=== Entries supplied ===

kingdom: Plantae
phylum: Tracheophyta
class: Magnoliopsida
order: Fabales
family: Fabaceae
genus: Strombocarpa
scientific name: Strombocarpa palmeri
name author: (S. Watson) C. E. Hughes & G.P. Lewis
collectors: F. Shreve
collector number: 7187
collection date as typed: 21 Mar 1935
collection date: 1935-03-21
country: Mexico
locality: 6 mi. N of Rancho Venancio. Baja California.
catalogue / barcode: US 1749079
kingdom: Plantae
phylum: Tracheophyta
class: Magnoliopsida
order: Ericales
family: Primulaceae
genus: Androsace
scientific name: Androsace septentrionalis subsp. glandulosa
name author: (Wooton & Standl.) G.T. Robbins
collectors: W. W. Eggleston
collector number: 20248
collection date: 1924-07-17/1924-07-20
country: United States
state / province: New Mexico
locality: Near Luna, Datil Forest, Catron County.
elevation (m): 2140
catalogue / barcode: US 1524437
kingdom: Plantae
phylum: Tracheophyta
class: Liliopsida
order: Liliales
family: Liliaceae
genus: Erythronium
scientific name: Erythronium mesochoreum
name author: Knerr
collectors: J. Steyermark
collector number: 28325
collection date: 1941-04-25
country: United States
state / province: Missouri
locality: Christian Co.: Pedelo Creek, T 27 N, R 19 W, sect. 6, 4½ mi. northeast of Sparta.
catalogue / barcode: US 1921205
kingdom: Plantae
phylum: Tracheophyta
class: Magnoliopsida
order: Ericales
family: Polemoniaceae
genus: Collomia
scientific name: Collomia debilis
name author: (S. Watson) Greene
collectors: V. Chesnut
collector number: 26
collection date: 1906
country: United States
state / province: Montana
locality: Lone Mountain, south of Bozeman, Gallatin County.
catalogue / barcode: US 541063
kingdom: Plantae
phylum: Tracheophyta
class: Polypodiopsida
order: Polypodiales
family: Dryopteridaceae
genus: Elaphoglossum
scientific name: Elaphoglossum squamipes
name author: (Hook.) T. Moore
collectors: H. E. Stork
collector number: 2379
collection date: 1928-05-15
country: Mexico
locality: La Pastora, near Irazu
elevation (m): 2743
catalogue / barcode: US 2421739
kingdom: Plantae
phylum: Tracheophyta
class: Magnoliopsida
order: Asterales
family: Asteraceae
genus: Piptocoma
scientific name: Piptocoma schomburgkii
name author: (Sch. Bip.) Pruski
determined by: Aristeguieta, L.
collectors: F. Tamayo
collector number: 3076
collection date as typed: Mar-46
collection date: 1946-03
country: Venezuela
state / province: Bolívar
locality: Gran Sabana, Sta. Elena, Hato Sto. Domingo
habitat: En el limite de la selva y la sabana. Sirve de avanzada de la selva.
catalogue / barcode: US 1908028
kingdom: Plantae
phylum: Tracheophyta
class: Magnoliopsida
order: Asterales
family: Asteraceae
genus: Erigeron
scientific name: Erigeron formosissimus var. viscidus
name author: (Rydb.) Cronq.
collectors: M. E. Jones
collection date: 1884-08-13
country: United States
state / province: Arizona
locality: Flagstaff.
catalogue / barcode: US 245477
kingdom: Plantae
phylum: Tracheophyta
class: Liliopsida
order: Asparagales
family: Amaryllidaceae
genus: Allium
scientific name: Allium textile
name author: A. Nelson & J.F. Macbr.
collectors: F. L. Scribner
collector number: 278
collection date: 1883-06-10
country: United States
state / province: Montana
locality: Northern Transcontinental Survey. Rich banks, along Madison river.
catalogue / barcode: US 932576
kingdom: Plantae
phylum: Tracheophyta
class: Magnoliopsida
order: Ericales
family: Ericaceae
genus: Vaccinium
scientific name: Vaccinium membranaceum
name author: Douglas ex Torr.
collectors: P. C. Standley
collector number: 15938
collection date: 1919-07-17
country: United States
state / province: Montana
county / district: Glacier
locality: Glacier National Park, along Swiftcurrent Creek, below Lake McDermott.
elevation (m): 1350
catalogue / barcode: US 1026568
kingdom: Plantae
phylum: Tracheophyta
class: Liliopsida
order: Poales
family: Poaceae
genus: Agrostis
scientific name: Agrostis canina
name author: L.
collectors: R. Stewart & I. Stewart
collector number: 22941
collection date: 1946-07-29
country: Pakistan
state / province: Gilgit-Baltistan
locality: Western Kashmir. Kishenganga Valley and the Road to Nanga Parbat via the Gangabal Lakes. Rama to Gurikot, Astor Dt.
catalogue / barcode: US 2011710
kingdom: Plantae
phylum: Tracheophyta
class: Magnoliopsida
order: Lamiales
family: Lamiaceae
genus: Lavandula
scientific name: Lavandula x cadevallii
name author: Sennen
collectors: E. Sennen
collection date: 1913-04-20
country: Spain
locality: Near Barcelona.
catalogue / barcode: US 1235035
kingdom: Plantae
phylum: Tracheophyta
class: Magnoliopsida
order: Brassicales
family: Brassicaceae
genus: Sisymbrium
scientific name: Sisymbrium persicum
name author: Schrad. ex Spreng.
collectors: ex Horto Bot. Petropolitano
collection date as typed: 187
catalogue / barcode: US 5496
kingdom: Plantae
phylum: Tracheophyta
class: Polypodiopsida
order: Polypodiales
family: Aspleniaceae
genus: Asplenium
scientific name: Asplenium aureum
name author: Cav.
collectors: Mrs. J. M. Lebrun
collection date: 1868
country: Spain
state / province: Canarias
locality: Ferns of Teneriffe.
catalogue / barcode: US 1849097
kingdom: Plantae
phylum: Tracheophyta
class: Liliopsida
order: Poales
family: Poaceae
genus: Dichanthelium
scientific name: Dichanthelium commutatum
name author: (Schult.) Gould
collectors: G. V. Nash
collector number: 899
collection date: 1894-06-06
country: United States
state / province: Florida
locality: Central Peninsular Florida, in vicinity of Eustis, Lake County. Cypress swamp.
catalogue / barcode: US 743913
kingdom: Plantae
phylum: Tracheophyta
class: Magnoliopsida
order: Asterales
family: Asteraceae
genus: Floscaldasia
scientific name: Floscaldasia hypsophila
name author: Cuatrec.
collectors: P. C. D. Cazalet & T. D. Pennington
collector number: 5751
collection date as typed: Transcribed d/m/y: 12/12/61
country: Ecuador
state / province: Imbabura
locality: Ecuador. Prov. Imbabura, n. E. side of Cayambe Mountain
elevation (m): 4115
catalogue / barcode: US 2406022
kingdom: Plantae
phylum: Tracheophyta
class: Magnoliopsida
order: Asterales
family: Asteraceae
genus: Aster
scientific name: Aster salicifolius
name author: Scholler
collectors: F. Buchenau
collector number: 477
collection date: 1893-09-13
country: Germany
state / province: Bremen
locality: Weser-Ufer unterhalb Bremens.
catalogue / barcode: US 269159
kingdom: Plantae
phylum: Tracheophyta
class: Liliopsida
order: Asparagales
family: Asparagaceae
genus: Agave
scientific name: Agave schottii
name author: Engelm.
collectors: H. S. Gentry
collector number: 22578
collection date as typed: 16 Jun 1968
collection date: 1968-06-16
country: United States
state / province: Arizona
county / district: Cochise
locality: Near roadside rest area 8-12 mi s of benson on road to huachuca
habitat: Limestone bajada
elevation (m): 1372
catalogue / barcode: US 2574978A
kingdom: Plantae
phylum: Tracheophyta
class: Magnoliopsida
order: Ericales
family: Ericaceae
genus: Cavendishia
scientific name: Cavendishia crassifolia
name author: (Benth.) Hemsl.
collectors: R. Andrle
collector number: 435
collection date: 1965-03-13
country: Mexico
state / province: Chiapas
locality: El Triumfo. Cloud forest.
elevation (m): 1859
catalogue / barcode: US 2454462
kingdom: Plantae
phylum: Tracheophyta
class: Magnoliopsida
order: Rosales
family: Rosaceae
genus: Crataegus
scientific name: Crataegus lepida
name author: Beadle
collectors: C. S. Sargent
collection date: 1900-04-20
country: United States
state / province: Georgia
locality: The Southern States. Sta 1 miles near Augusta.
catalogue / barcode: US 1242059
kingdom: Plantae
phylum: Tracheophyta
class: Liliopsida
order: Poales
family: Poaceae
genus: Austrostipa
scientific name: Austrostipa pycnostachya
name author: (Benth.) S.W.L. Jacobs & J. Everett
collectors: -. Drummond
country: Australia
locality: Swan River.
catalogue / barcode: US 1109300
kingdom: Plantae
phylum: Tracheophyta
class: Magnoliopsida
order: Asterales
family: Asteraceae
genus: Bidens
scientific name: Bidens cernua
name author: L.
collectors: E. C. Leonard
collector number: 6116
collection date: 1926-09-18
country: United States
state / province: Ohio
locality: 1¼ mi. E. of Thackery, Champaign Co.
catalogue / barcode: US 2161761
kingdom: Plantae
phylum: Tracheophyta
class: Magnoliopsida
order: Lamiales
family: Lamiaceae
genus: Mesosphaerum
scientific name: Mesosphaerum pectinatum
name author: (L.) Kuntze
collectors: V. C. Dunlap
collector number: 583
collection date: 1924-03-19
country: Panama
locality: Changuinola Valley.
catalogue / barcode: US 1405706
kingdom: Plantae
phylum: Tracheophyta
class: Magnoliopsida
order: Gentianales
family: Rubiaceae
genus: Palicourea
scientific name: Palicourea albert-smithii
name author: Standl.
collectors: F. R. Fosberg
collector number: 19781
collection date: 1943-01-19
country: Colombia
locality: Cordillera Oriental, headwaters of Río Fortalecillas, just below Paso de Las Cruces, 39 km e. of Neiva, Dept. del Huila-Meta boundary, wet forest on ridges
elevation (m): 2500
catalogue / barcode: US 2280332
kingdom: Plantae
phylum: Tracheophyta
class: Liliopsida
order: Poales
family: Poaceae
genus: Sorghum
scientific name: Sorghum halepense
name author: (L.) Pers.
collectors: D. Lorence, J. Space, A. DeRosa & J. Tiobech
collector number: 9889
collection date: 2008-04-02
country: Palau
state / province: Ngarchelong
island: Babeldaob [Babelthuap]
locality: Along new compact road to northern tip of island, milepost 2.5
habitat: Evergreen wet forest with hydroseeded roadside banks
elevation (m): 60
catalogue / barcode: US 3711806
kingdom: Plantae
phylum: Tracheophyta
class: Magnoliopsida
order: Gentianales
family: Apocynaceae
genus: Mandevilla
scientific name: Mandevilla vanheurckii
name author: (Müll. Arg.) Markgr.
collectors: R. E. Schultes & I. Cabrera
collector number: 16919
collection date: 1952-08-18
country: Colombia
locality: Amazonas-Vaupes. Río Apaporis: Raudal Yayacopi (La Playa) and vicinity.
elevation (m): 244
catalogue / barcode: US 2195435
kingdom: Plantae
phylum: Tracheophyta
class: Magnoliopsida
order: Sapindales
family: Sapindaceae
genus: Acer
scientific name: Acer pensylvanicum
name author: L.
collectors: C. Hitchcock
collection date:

===

# Short exercise:
In the listing, take the part that opens with the line containing "collection date: 1926-09-18" and closes with the line containing "genus: Mesosphaerum". Swap "state / province" for "region" in those lines and write them out again with nothing else changed.

# Final result:
collection date: 1926-09-18
country: United States
region: Ohio
locality: 1¼ mi. E. of Thackery, Champaign Co.
catalogue / barcode: US 2161761
kingdom: Plantae
phylum: Tracheophyta
class: Magnoliopsida
order: Lamiales
family: Lamiaceae
genus: Mesosphaerum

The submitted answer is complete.